◆ **Job item**
Swap every "Tutku" in the material below for "Moda" and reproduce all of the material with nothing else altered.

◆ **Information given**
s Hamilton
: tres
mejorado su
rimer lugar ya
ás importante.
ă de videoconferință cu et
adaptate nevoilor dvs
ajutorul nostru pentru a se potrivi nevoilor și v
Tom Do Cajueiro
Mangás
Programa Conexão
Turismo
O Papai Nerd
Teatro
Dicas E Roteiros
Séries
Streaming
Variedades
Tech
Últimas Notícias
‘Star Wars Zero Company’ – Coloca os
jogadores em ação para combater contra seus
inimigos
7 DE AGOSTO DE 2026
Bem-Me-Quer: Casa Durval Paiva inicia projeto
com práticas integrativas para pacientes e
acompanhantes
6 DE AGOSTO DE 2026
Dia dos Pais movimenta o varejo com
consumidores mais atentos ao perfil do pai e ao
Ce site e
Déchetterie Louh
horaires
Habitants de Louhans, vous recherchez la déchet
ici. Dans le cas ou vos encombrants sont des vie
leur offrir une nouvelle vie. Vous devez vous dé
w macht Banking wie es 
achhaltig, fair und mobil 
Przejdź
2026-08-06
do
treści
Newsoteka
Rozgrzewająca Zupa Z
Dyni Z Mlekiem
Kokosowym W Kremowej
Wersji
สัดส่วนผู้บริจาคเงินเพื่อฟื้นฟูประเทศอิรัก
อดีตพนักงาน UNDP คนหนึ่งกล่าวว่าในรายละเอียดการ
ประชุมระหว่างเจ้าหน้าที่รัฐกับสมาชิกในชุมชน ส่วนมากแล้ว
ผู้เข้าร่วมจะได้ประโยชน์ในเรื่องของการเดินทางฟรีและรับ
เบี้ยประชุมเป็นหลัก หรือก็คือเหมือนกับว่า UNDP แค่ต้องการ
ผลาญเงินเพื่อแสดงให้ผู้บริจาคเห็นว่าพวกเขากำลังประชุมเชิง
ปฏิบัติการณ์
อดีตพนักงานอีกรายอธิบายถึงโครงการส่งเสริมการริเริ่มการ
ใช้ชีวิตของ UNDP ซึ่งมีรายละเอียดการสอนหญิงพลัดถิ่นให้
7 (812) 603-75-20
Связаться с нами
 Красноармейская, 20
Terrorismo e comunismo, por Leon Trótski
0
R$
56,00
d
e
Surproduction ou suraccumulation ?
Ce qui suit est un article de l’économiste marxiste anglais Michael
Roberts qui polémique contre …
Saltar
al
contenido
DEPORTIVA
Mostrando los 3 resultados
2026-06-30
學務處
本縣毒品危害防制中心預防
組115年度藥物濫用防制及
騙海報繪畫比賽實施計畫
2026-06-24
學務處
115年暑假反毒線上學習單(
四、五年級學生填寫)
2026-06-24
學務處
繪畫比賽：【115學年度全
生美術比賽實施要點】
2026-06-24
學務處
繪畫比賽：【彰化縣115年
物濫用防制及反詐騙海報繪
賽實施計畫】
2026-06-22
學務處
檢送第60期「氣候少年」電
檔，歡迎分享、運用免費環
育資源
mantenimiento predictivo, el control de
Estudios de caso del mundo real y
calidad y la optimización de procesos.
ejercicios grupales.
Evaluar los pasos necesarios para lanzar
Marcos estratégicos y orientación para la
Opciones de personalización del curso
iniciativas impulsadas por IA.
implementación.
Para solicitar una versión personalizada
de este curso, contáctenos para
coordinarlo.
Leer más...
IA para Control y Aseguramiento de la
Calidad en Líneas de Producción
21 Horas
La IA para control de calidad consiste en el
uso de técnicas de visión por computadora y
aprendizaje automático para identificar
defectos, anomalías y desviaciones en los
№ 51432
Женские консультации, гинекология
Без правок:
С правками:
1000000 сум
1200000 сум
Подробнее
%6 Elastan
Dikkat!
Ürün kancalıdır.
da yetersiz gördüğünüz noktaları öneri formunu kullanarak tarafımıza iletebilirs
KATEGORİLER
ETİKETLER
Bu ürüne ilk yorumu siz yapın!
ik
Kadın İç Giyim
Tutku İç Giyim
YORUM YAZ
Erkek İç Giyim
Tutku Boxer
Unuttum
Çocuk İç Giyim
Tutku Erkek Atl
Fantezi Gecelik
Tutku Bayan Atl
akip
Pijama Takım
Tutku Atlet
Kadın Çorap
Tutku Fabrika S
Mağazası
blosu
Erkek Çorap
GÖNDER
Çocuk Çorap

◆ **Response to this exercise**
s Hamilton
: tres
mejorado su
rimer lugar ya
ás importante.
ă de videoconferință cu et
adaptate nevoilor dvs
ajutorul nostru pentru a se potrivi nevoilor și v
Tom Do Cajueiro
Mangás
Programa Conexão
Turismo
O Papai Nerd
Teatro
Dicas E Roteiros
Séries
Streaming
Variedades
Tech
Últimas Notícias
‘Star Wars Zero Company’ – Coloca os
jogadores em ação para combater contra seus
inimigos
7 DE AGOSTO DE 2026
Bem-Me-Quer: Casa Durval Paiva inicia projeto
com práticas integrativas para pacientes e
acompanhantes
6 DE AGOSTO DE 2026
Dia dos Pais movimenta o varejo com
consumidores mais atentos ao perfil do pai e ao
Ce site e
Déchetterie Louh
horaires
Habitants de Louhans, vous recherchez la déchet
ici. Dans le cas ou vos encombrants sont des vie
leur offrir une nouvelle vie. Vous devez vous dé
w macht Banking wie es 
achhaltig, fair und mobil 
Przejdź
2026-08-06
do
treści
Newsoteka
Rozgrzewająca Zupa Z
Dyni Z Mlekiem
Kokosowym W Kremowej
Wersji
สัดส่วนผู้บริจาคเงินเพื่อฟื้นฟูประเทศอิรัก
อดีตพนักงาน UNDP คนหนึ่งกล่าวว่าในรายละเอียดการ
ประชุมระหว่างเจ้าหน้าที่รัฐกับสมาชิกในชุมชน ส่วนมากแล้ว
ผู้เข้าร่วมจะได้ประโยชน์ในเรื่องของการเดินทางฟรีและรับ
เบี้ยประชุมเป็นหลัก หรือก็คือเหมือนกับว่า UNDP แค่ต้องการ
ผลาญเงินเพื่อแสดงให้ผู้บริจาคเห็นว่าพวกเขากำลังประชุมเชิง
ปฏิบัติการณ์
อดีตพนักงานอีกรายอธิบายถึงโครงการส่งเสริมการริเริ่มการ
ใช้ชีวิตของ UNDP ซึ่งมีรายละเอียดการสอนหญิงพลัดถิ่นให้
7 (812) 603-75-20
Связаться с нами
 Красноармейская, 20
Terrorismo e comunismo, por Leon Trótski
0
R$
56,00
d
e
Surproduction ou suraccumulation ?
Ce qui suit est un article de l’économiste marxiste anglais Michael
Roberts qui polémique contre …
Saltar
al
contenido
DEPORTIVA
Mostrando los 3 resultados
2026-06-30
學務處
本縣毒品危害防制中心預防
組115年度藥物濫用防制及
騙海報繪畫比賽實施計畫
2026-06-24
學務處
115年暑假反毒線上學習單(
四、五年級學生填寫)
2026-06-24
學務處
繪畫比賽：【115學年度全
生美術比賽實施要點】
2026-06-24
學務處
繪畫比賽：【彰化縣115年
物濫用防制及反詐騙海報繪
賽實施計畫】
2026-06-22
學務處
檢送第60期「氣候少年」電
檔，歡迎分享、運用免費環
育資源
mantenimiento predictivo, el control de
Estudios de caso del mundo real y
calidad y la optimización de procesos.
ejercicios grupales.
Evaluar los pasos necesarios para lanzar
Marcos estratégicos y orientación para la
Opciones de personalización del curso
iniciativas impulsadas por IA.
implementación.
Para solicitar una versión personalizada
de este curso, contáctenos para
coordinarlo.
Leer más...
IA para Control y Aseguramiento de la
Calidad en Líneas de Producción
21 Horas
La IA para control de calidad consiste en el
uso de técnicas de visión por computadora y
aprendizaje automático para identificar
defectos, anomalías y desviaciones en los
№ 51432
Женские консультации, гинекология
Без правок:
С правками:
1000000 сум
1200000 сум
Подробнее
%6 Elastan
Dikkat!
Ürün kancalıdır.
da yetersiz gördüğünüz noktaları öneri formunu kullanarak tarafımıza iletebilirs
KATEGORİLER
ETİKETLER
Bu ürüne ilk yorumu siz yapın!
ik
Kadın İç Giyim
Moda İç Giyim
YORUM YAZ
Erkek İç Giyim
Moda Boxer
Unuttum
Çocuk İç Giyim
Moda Erkek Atl
Fantezi Gecelik
Moda Bayan Atl
akip
Pijama Takım
Moda Atlet
Kadın Çorap
Moda Fabrika S
Mağazası
blosu
Erkek Çorap
GÖNDER
Çocuk Çorap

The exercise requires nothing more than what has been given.